Today, I planned to add some instrumentation in the form of debug output to a RAM log to analyze this problem. The RAM log is very fast so I did not expect any issues. However, I found that generating a lot of debug output would eliminate the problem. Even generating a small amount debug output caused only some losses in budget.
This is bad in that in that it means there is no simple way to debug the issue. It is good, however, in that it supports the idea that it is a race condition that causes the problem. The primary effect of using the RAM log is very small timing delays.
there should be a third thread scheduled with FIFO (like in my test setup) that eats up the remaining cycles.
I have a hunch that this would eliminate the problem seen in the case where both budgets are 30 MS because I think it would eliminate the condition that leads to the race condition. However, that problem is a real issue so it is good for the time being that this test reveals the problem.

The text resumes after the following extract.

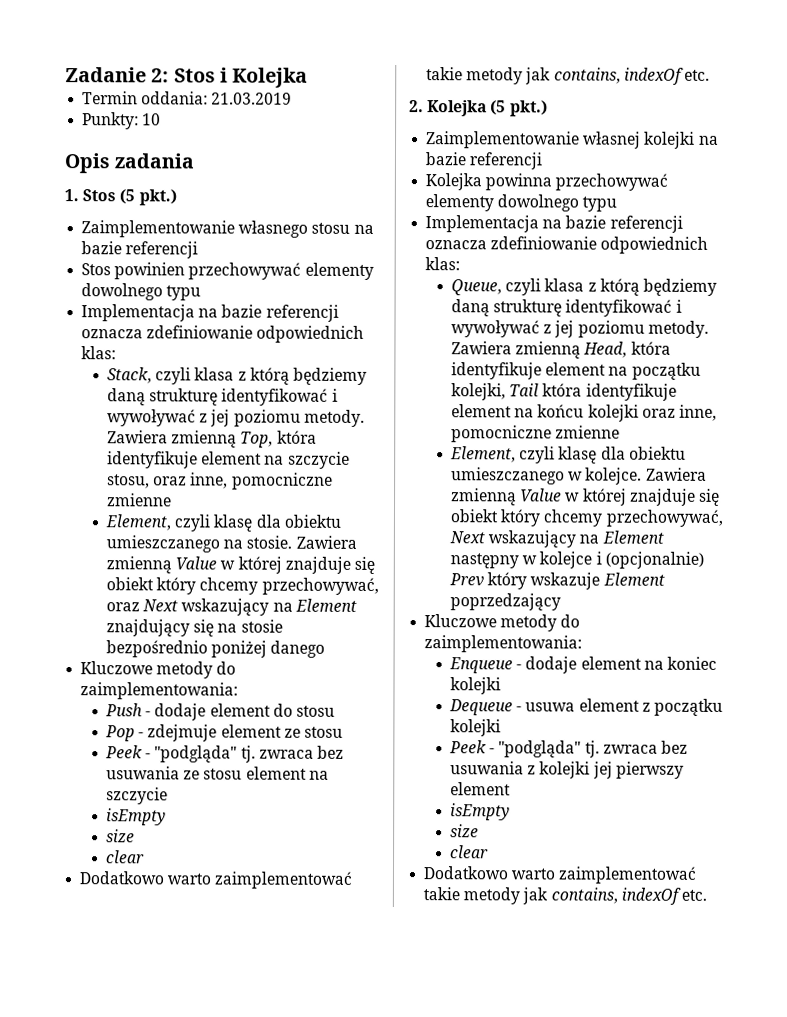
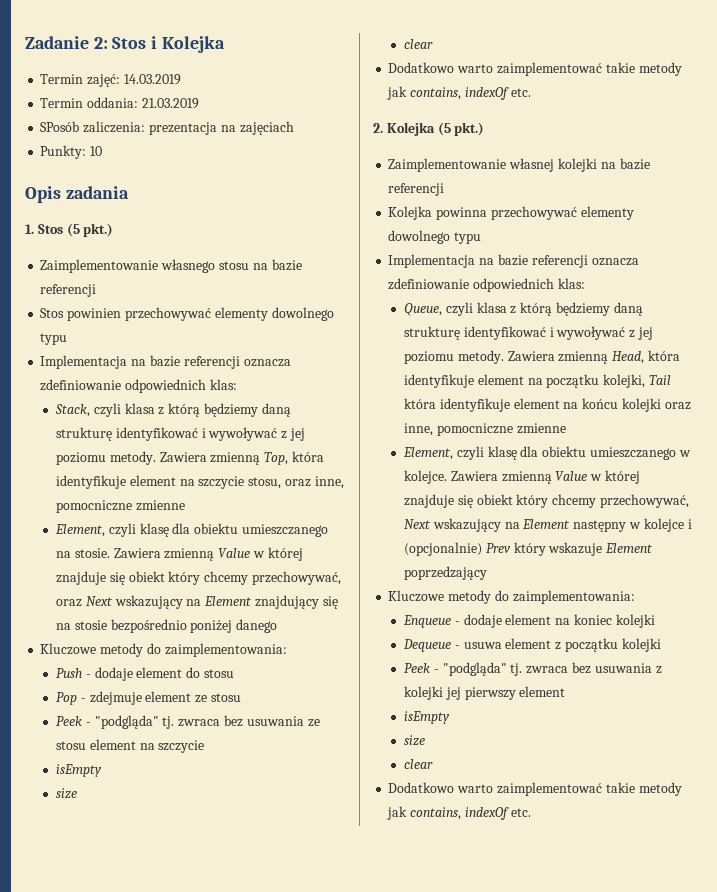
(309, 77) none -> [40,74,181,87] // Termin zajęć: 14.03.2019
(293, 98) none -> [40,121,294,135] // SPosób zaliczenia: prezentacja na zajęciach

We published a paper using the sporadic scheduler of NuttX in the context of micro-ROS: https://arxiv.org/abs/2105.05590
Oh, i got a question about this, too.
If a sporadic thread is blocked during its high-priority budget, then wake up during its low-priority, the sporadic thread will just execute at low-priority. But the budget is never consumed during one replenishment interval.
But i think we should let the sporadic continues to run at high priority, if its budget is not really consumed and replenishment time is not yet arrived.

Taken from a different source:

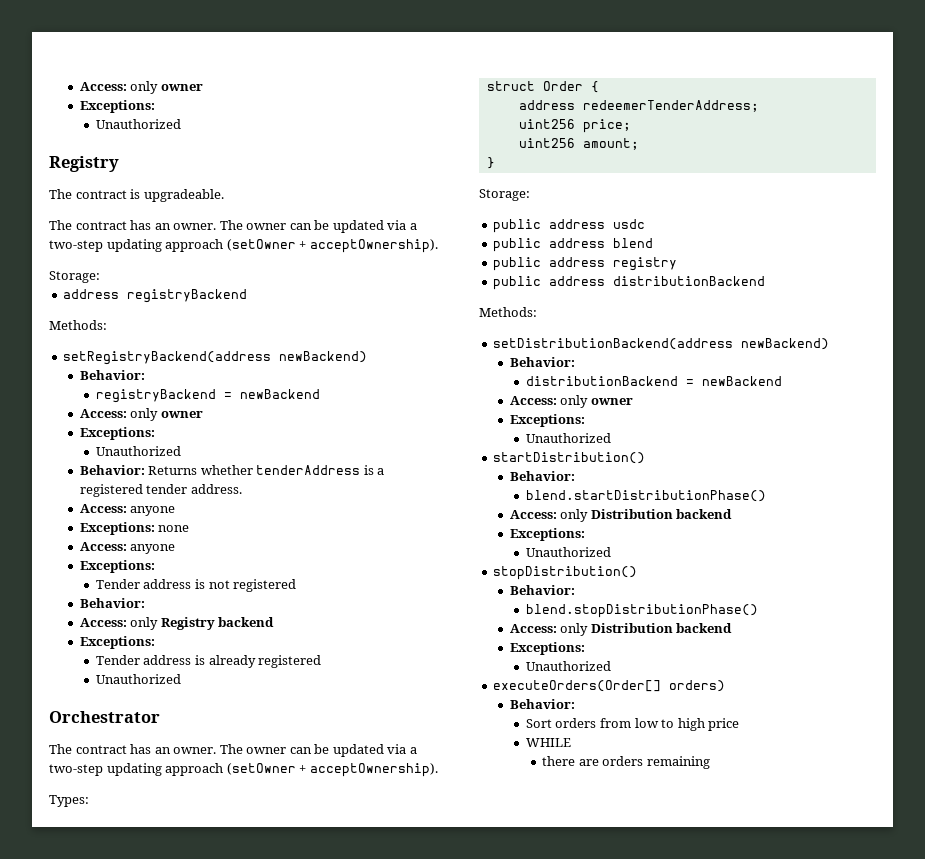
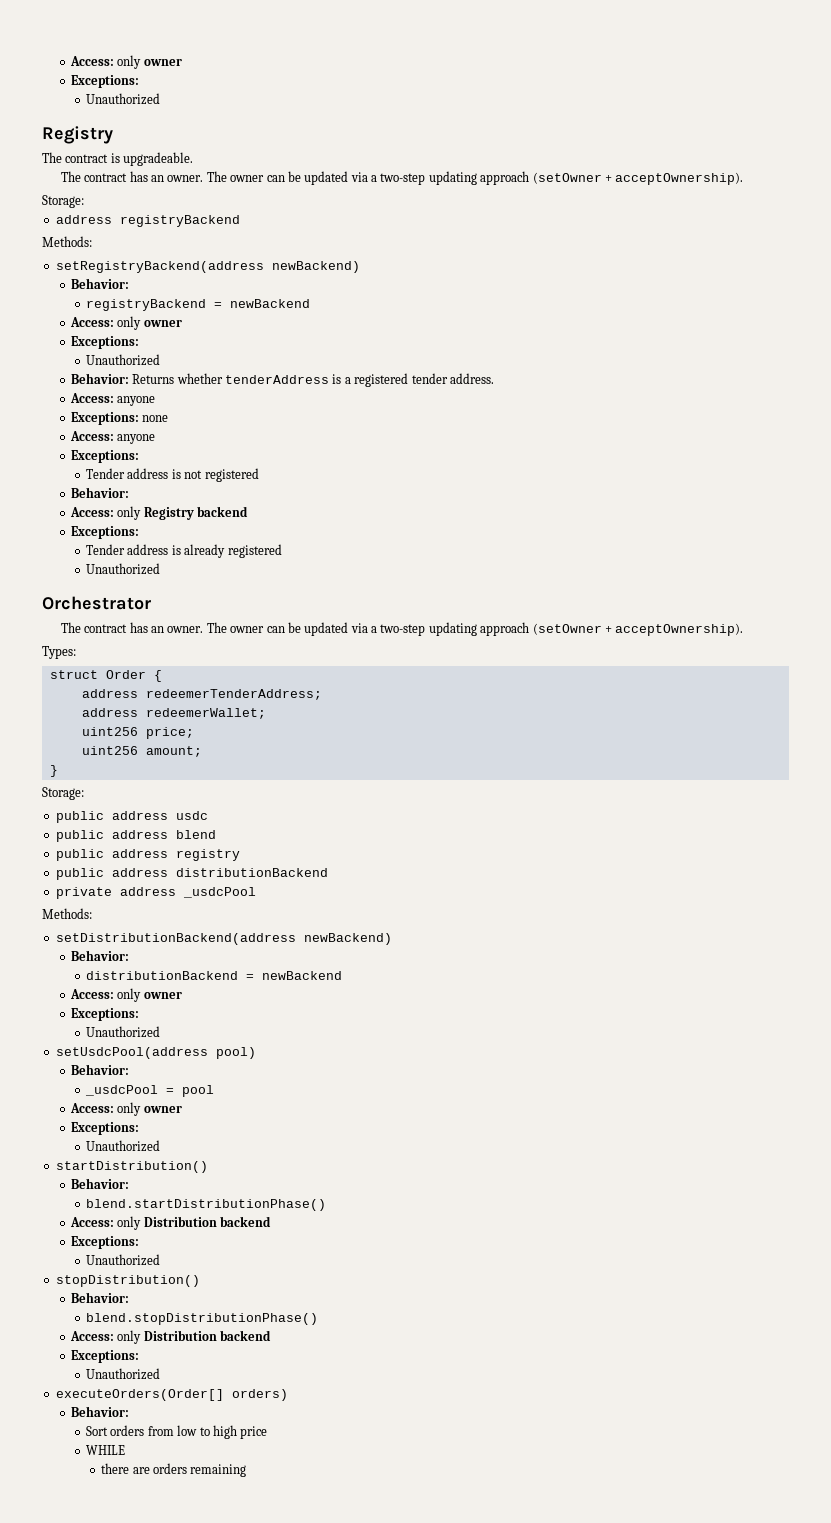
(759, 106) none -> [81,708,266,719] // address redeemerWallet;
(766, 281) none -> [55,887,256,899] // private address _usdcPool
(611, 438) none -> [55,1047,256,1059] [70,1064,129,1075] [85,1085,215,1097] [69,1102,182,1116] [70,1122,139,1135] [86,1140,161,1152] // setUsdcPool(address pool) // Behavior: // _usdcPool = pool // Access: only owner // Exceptions: // Unauthorized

I think the problem might be the watchdog. sporadic_budget_start
called watchdog and sporadic_budget_expire
then set to low-priority. Then sporadic_interval_start
is called and sporadic_interval_expire
is called. This means that once the thread is blocked during high-priority, the high priority budget watchdog still consumes the budget.
I come up with an idea that might be useful: Let`s just set the replenishment watch dog. When the replenishment time comes, thread`s budget is replenished no matter how much it is left. Once the sporadic is running, let the tcb->timeslice indicates the budget. For example, replenishment = 5, budget = 2. tcb->timeslice is set to 2 initially. If the 2 budget is consumed, set tcb->timeslice to 0. In this case, if the thread is blocked during high-priority, it still could be rescheduled at a high priority, untill its budget consumed. This would need some modification to the scheduler.

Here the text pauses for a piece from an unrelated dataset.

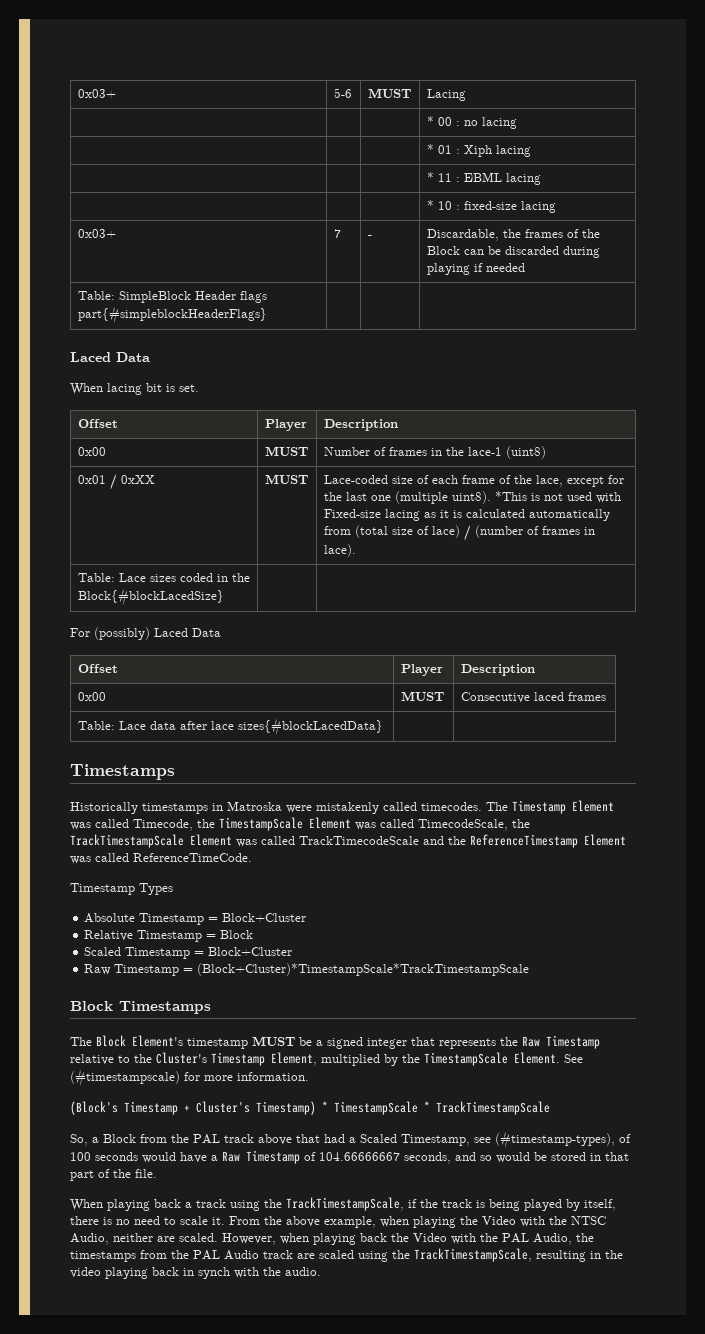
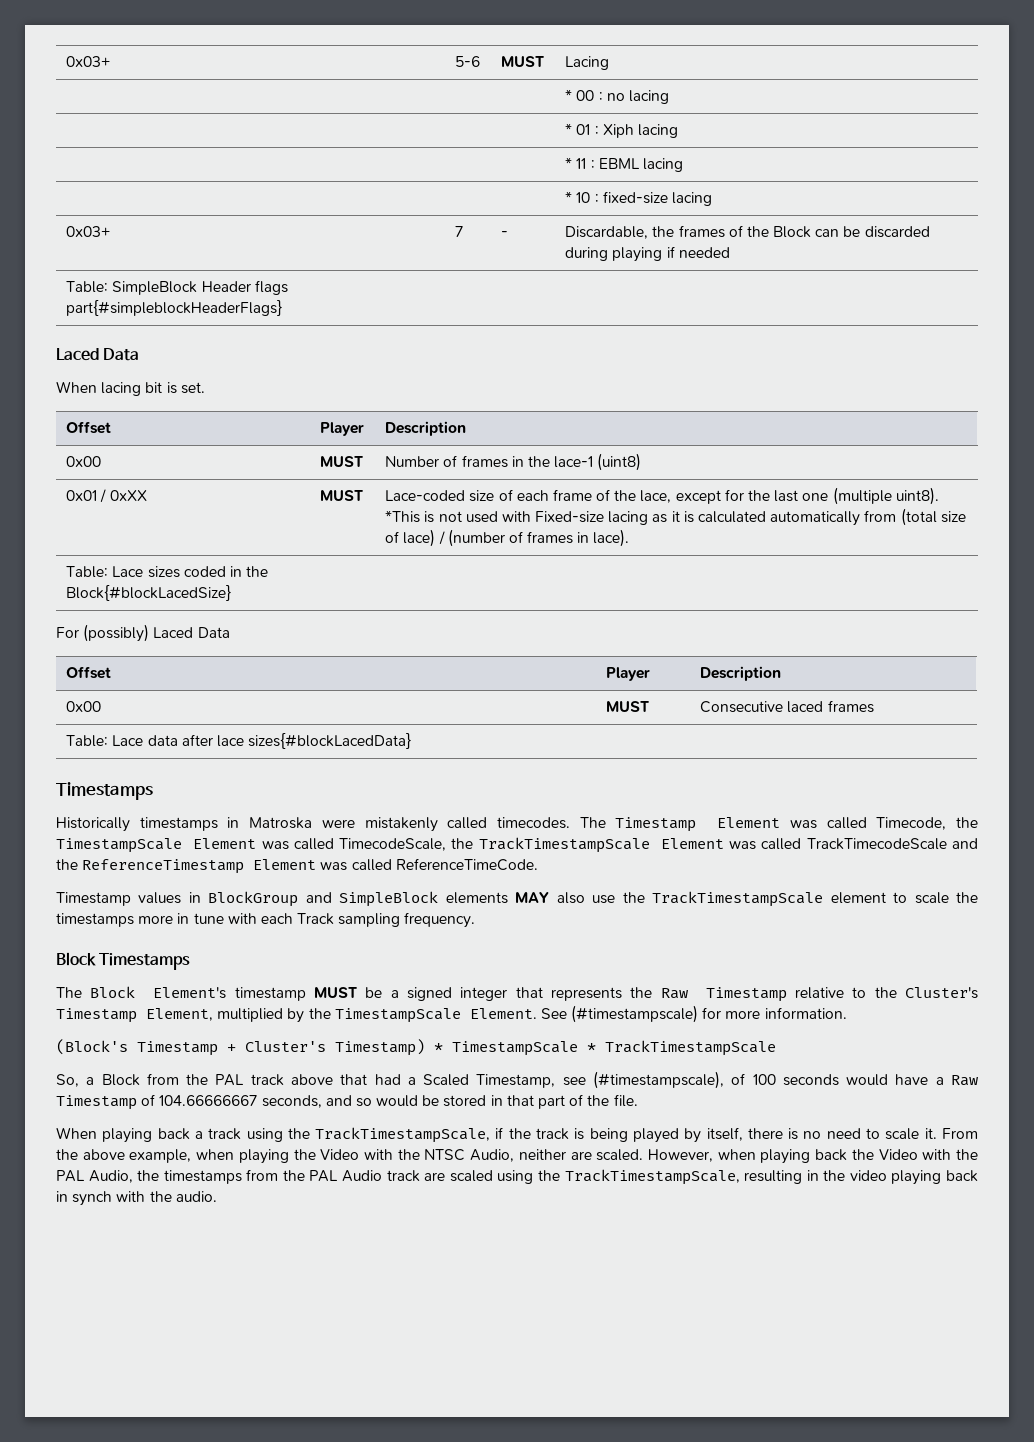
[139,883,173,895] [84,913,307,925] [84,930,254,942] [84,947,293,959] [84,963,530,976] Types // Absolute Timestamp = Block+Cluster // Relative Timestamp = Block // Scaled Timestamp = Block+Cluster // Raw Timestamp = (Block+Cluster)*TimestampScale*TrackTimestampScale -> [138,891,979,907] [56,912,476,928] values in BlockGroup and SimpleBlock elements MAY also use the TrackTimestampScale element to scale the timestamps more in tune with each Track sampling frequency.
[495,1131,615,1148] (#timestamp-types), -> [593,1071,724,1089] (#timestampscale),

I`m not sure if the modified scheduling can still be called `sporadic schduling`. I`ve also read some other papers, while there is some difference.Here is the list:
1. Scheduling Aperiodic Tasks in Dynamic Priority Systems. This paper described `Dynamic Sporadic Server`, which is a bit different from nuttx. 2 Aperiodic servers in a deadline scheduling environment. 3 QNX doc. This doc also described sporadic scheduling. 4 Aperiodic Task Scheduling for Real-Time Systems This paper described sporadic scheduling under RM situation i suppose.
@patacongo Thanks.
Hi,
I am using NuttX for micro-ROS on STM32 microcontroller on Olimex board. Link to example
which is a very simple extension of the NuttX example for sporadic scheduling in testing/ostest
Test setup:
Observation:
Problem description I came to the conclusion, that budget enforcement of the NuttX sporadic scheduling only works for one sporadic thread. For real applications, I would like to use multiple threads with sporadic scheduling.
Could you please check the implementation and give support?